Selasa, 08 November 2011

Dive Story : Pulau Pelangi, Kepulauan Seribu

Setelah hampir  3 bulan tidak pernah melakukan Dive Trip ( perjalanan terakhir adalah mengikuti Reef Check bersama WWF Marine Buddies di akhir Juli ), akhirnya saya bersama teman – teman dari WhatTheFish.org pergi untuk membasahi “insang” kami di Pulau Pelangi, kepulauan Seribu. Yap, 3 bulan sudah membuat “insang” saya kering kerontang, jadi begitu ada tawaran untuk menyelam, langsung saya iyakan saja lah. Saya ditemani oleh istri saya yang saya ajak untuk melakukan discovery dive di sana karena kebetulan dive trip kali ini dilakukan di weekend sehingga saya bisa ajak istri.

● ● ● ●

### Daftar Tugas
a) Kutip dari cerita menyelam di Pulau Pelangi bagian yang dimulai pada "Selasa, 08 November" dan berakhir pada "bisa ajak istri.".
b) Menurut cerita menyelam di Pulau Pelangi, sudah berapa lama penulis tidak melakukan dive trip sebelum perjalanan ini?
c) Lanjutkan cerita menyelam di Pulau Pelangi mulai dari kalimat terakhirnya.
Data di bawah ini tidak diperlukan.

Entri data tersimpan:
● ● ● ●

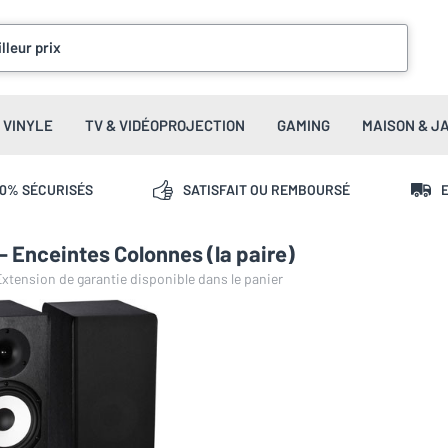
lleur prix
VINYLE
TV & VIDÉOPROJECTION
GAMING
MAISON & J
00% SÉCURISÉS
SATISFAIT OU REMBOURSÉ
E
 Enceintes Colonnes (la paire)
 Extension de garantie disponible dans le panier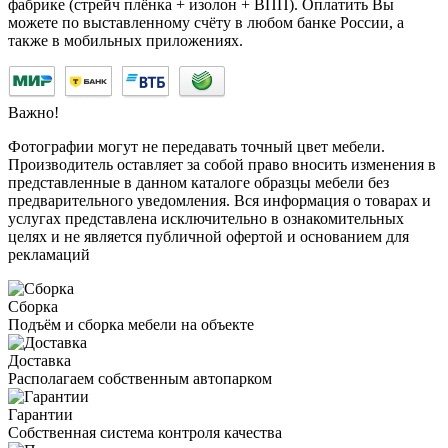
фабрике (стрейч плёнка + изолон + ВПП). Оплатить Вы
можете по выставленному счёту в любом банке России, а
также в мобильных приложениях.
Важно!
Фотографии могут не передавать точный цвет мебели.
Производитель оставляет за собой право вносить изменения в
представленные в данном каталоге образцы мебели без
предварительного уведомления. Вся информация о товарах и
услугах представлена исключительно в ознакомительных
целях и не является публичной офертой и основанием для
рекламаций
Сборка
Подъём и сборка мебели на объекте
Доставка
Располагаем собственным автопарком
Гарантии
Собственная система контроля качества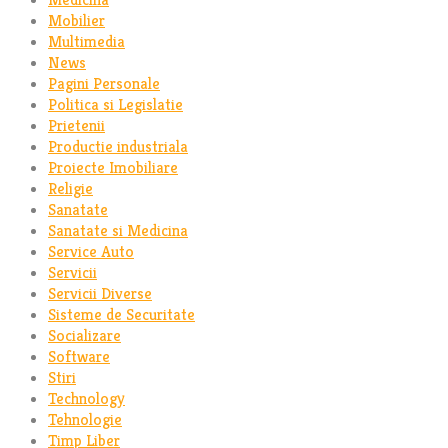
Mobilier
Multimedia
News
Pagini Personale
Politica si Legislatie
Prietenii
Productie industriala
Proiecte Imobiliare
Religie
Sanatate
Sanatate si Medicina
Service Auto
Servicii
Servicii Diverse
Sisteme de Securitate
Socializare
Software
Stiri
Technology
Tehnologie
Timp Liber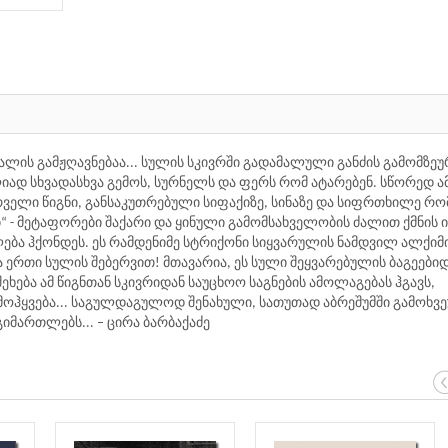
ალის გამჟღავნებაა... სულის სკივრში გადამალული განძის გამომზეუ
ლიად სხვადასხვა გემოს, სურნელს და ფერს რომ ატარებენ. სწორედ ა
ირველი წიგნი, განსაკუთრებული სიფაქიზე, სინაზე და სიფრთხილე რო
ლი“ - მეტაფორები შაქარი და ყინული გამომსახველობის ძალით ქმნის 
ბა ჰქონდეს. ეს რამდენიმე სტრიქონი სიყვარულის ნამდვილ ალქიმ
 ერთი სულის შებერვით! მთავარია, ეს სული შეყვარებულის ბაგეები
ეხება ამ წიგნთან სკივრიდან საუცხოო საგნების ამოლაგებას ჰგავს,
ოჰყვება... საგულდაგულოდ შენახული, სათუთად აბრეშუმში გამოხვ
იმართლებს... – ცირა ბარბაქაძე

● ● ● ●

### Kumpulan Jawaban
a)
Selasa, 08 November 2011

Dive Story : Pulau Pelangi, Kepulauan Seribu

Setelah hampir  3 bulan tidak pernah melakukan Dive Trip ( perjalanan terakhir adalah mengikuti Reef Check bersama WWF Marine Buddies di akhir Juli ), akhirnya saya bersama teman – teman dari WhatTheFish.org pergi untuk membasahi “insang” kami di Pulau Pelangi, kepulauan Seribu. Yap, 3 bulan sudah membuat “insang” saya kering kerontang, jadi begitu ada tawaran untuk menyelam, langsung saya iyakan saja lah. Saya ditemani oleh istri saya yang saya ajak untuk melakukan discovery dive di sana karena kebetulan dive trip kali ini dilakukan di weekend sehingga saya bisa ajak istri.

b) Hampir 3 bulan.

c)
Saya berangkat menuju ke Pulau Pelangi dari Pantai Mutiara. Keberangkatan sempat ditunda sampai 1 jam karena masih menunggu 1 orang dari rombongan lain yang terlambat datang. Menggunakan boat yang memakai 3 mesin berkapasitas 250 tenaga kuda, kami disambut oleh laut yang tenang dan cuaca yang cerah begitu boat keluar dari dermaga pantai Mutiara.
Setelah hampir 1,5 jam, akhirnya saya sampai juga di Pulau Pelangi. Begitu kami semua turun dan menuju resepsionis resor, kami langsung disuguhi dengan air kelapa yang cukup menyegarkan kepala karena saking cerahnya, kami juga merasa mataharinya terlalu terik.
Pulau Pelangi adalah sebuah pulau resor seluas 12 ha dengan jarak 60 km dari Pantai Mutiara, Jakarta dan terletak di sebelah timur Pulau Putri. Pulau ini memiliki vegerasi yang rimbun dan pasir putih di sekeliling pantainya. Dari pantainya, kami bisa melihat pulau Putri dan pulau Sepa di sebelah baratnya. Sedangkan pulau Bira terletak di sebelah selatan pulau ini. Di pulau ini, terdapat 9 bungalow tipe Tulip, 12 bungalow tipe Jasmine, 8 Bungalow tipe Bougenville,dan 1 Bungalow tipe Edelweis.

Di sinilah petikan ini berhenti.